The Military Religious Freedom Foundation says images like these could be used in ISIS propaganda… https://t.co/gGdI745sOZ
— FOX & Friends (@foxandfriends) December 8, 2015
Weinstein bases his objections on the U.S. Supreme Court case Parker v. Levy.
However, the First Amendment Center notes that that 1974 case pertains to actual, legitimate military readiness. It’s hard to see what a football game has to do with that.
The Defense Department’s Directive 1300.17 “Accommodation of Religious Practices Within the Military Services” reads thusly:
A basic principle of our nation is free exercise of religion. The Department of Defense places a high value on the rights of members of the Armed Forces to observe the tenets of their perspective religions. It is DOD policy that requests for accommodation of religious practices should be approved by commanders when accommodation will not have an adverse impact on military readiness, unit cohesion, standards, or discipline.

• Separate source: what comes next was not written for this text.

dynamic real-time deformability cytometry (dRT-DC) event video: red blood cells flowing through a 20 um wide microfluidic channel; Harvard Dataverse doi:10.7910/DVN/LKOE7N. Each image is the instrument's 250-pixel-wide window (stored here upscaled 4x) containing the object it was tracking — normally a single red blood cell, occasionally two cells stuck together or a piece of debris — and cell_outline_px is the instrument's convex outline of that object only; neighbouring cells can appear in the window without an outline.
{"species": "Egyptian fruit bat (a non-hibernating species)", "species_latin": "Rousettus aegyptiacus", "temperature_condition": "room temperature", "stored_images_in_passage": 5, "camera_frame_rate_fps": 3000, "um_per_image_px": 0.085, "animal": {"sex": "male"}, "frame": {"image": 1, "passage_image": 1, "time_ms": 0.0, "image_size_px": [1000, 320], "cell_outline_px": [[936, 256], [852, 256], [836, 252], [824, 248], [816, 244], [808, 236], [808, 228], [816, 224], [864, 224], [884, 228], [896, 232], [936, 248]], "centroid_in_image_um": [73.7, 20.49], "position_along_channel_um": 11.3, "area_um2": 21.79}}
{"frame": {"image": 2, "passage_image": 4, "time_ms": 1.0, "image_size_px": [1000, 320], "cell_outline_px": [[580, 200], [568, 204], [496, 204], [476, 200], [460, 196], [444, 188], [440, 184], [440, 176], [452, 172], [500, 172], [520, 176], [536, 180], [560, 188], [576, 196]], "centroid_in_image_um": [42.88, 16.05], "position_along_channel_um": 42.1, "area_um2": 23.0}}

Certainly, if more than “144 strong” at, and associated with, the Academy have been forcibly subjected to Christian sectarian prayer, that would be a First Amendment violation.
But if players are joining the prayers of their own free will, the DOD’s directive appears to cover their actions rather thoroughly.
Weinstein, not known for his lack of hyperbole, adds that those allowing the prayers “need to be visibly and aggressively punished.”
“Visibly and aggressively”? What does he want — a public flogging?